O’Flynn v Secretary of State for Communities and Local Government (Administrative Court) EWHC 2894
O’Flynn v Warwick DC Planning Inspector, 05 October 2017
 P.A.D. 49 – have my doubts about decision which seems to say incidental domestic use of itself can turn land into curtilage
Clarke and Robson-Kanu v Bracknell Forest BC, Planning Inspector  P.A.D. 46
10 I was taken to several court cases concerning the definition of curtilage. Back in the 1950s it was established that to fall within the curtilage of a building, it is enough that land serves the purpose of a building in some reasonably necessary or useful manner, even though it need not be marked off or enclosed in any way. However, other considerations, such as past and present relationships of ownership and function, must be taken into account. Interpretation of the word curtilage is not a matter of law and should be based upon the ordinary meaning of words so it is, therefore, a matter of fact and degree. The council referred to Dyer , 1 which endorsed the dictionary definition “A small court, yard, garth, or piece of ground attached to a dwellinghouse, and forming one enclosure with it, or so regarded by the law; the area attached to and containing a dwellinghouse and its outbuildings.” However, this is not the last word on curtilage which was dealt with in McAlpine 2 and Skerritts 3 which has left us with the following propositions: a curtilage need not be small as size is related to the building to which it is attached and its context; intimate association with land which is undoubtedly within the curtilage is necessary to make the land under consideration part and parcel of that undoubted curtilage land; and, physical enclosure is not necessary.

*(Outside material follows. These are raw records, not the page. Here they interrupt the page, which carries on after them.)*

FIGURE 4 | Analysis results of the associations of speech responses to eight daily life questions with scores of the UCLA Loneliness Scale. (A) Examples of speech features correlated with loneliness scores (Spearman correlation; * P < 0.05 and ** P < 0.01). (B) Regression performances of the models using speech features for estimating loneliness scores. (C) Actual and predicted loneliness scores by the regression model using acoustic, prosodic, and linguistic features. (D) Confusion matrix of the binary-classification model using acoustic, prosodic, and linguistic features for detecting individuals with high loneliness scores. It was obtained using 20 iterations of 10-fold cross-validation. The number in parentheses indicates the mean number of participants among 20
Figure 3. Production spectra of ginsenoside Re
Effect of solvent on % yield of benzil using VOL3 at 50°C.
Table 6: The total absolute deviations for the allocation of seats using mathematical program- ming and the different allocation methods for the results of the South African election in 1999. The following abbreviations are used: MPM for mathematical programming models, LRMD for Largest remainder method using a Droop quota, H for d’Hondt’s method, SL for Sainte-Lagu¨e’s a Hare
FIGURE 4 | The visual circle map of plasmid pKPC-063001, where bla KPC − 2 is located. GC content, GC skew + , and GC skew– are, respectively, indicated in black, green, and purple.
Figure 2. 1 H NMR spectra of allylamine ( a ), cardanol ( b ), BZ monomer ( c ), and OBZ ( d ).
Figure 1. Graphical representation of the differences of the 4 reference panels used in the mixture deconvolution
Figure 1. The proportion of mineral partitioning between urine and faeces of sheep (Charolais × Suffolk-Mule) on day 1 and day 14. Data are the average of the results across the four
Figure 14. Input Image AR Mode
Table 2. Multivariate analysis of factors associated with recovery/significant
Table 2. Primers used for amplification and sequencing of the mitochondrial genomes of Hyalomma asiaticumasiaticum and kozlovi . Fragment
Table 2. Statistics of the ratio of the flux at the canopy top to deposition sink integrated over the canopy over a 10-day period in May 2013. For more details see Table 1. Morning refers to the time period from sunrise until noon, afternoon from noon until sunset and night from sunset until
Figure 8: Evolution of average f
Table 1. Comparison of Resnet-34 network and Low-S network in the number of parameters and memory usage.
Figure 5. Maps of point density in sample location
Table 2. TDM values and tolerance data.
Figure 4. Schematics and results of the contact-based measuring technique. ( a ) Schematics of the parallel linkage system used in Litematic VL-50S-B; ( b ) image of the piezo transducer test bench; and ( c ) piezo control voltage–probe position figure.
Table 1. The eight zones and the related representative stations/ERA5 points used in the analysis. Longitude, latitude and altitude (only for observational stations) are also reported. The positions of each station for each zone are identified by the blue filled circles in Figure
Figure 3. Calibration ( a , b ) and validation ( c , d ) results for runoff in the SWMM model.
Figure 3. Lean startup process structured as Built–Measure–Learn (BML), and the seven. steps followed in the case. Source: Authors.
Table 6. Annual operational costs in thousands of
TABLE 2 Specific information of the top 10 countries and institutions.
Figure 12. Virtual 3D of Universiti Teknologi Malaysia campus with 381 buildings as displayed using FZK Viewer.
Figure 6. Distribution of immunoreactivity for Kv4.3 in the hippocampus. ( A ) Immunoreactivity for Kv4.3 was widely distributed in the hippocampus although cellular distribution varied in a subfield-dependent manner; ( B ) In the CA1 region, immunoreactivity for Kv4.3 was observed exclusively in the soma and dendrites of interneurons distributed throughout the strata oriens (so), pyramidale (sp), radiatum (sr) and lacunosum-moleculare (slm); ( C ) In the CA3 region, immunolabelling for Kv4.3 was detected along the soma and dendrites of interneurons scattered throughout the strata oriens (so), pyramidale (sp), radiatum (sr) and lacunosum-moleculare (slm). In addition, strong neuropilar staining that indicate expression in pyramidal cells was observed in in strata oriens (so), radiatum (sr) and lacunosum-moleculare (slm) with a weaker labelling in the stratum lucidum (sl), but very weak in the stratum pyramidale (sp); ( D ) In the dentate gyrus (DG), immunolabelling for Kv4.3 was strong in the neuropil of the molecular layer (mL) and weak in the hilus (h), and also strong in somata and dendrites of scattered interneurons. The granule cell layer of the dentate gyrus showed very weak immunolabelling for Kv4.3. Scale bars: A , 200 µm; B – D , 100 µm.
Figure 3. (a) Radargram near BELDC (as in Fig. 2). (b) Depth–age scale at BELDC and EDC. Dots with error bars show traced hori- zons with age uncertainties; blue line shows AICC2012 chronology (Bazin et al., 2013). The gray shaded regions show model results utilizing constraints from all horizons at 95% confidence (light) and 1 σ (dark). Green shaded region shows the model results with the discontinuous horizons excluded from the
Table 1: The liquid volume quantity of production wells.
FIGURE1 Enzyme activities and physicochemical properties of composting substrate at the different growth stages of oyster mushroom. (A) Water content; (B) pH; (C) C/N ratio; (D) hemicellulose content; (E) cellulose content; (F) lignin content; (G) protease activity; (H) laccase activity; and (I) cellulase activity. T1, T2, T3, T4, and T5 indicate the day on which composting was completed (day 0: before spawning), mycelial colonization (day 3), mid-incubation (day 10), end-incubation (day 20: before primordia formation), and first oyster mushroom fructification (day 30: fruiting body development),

11 In my view the area of land attached to the rear of Nos 2 and 3 is undoubtedly their garden. Both houses are substantial and the gardens as they stand today are not large. There is nothing on the ground to suggest the whole garden is not part of the curtilage. The original garden element is linked seamlessly to the amenity land element and there would seem to be an intimate relationship between the two. To any observer, the rear gardens would appear to simply be one piece of land and without any knowledge of the history of the site would appear to be part of the usual curtilages of such properties.
12 I find it particularly persuasive that even in aerial views the gardens seem to be entirely natural. Although the original rear gardens followed the line of the Green Belt, this line weaves through the back gardens of the houses to the north, all of which have, at some time in the past, extended their gardens into the Green Belt and now form a distinctive straight line boundary with the golf course to the east. This straight line stepped in behind Nos 2 and 3 (as their original gardens were quite short) and then beyond the next house (No.86 Lock’s Ride) steps in again to the road as there is an open field beyond. Now, the gardens of Nos 2 and 3 are aligned with the neighbours to the north forming a continuation of the development boundary with the golf course. I am also aware of the previous history of the land and that there does not seem to have ever been a curtilage that was defined on the *665 ground and has subsequently been extended, but that the current gardens were created during the process of building and selling the houses.
13 I should be extremely reluctant to set a precedent that the mere absorption of neighbouring land into ones garden automatically extended one’s curtilage, but that does not seem to be what has happened here. There are no clues in the gardens themselves, either physically or in the manner of their use and relationship to the dwellings, or in the surrounding pattern of development that would suggest anything other than that the curtilages of Nos 2 and 3 cover the whole area of occupation, as would be typical for any normal residential development.
14 The council suggested the past history was important, and that in some way the unlawful use of the amenity land counted against its inclusion as curtilage. However, the appellant referred to Chadwick v Greenwich4 where it was held that it was irrelevant that the garden use had not been formally approved what mattered was the use being made of the land. I am also aware of the recent judgment in O’Flynn v SSCLG 5 where the court criticised an inspector for not considering the effect of s.55(2)(d) in the case of an application for a LDC. Having found the land in question had not been used for residential purposes for the necessary period the inspector should have gone on to consider whether it was nevertheless within the curtilage of the property and so the use would not constitute development.
15 It is clear to me therefore that the land in question for both properties is within the curtilage of those properties and so by virtue of s.55(2)(d) its use for purposes incidental to the enjoyment of the dwelling-house does not constitute development. As the uses to which the land has been put are purposes incidental to the enjoyment of the dwelling-house then the appeal on Ground (c) succeeds as there has been no material change of use, and I shall quash both notices. It follows that the fences are permitted development and so the LDC appeals should also be allowed. However, the inquiry also considered a number of other contentious issues which I feel I should express an opinion on, not least because of the appellant’s costs claim which touches on how the council dealt with these issues.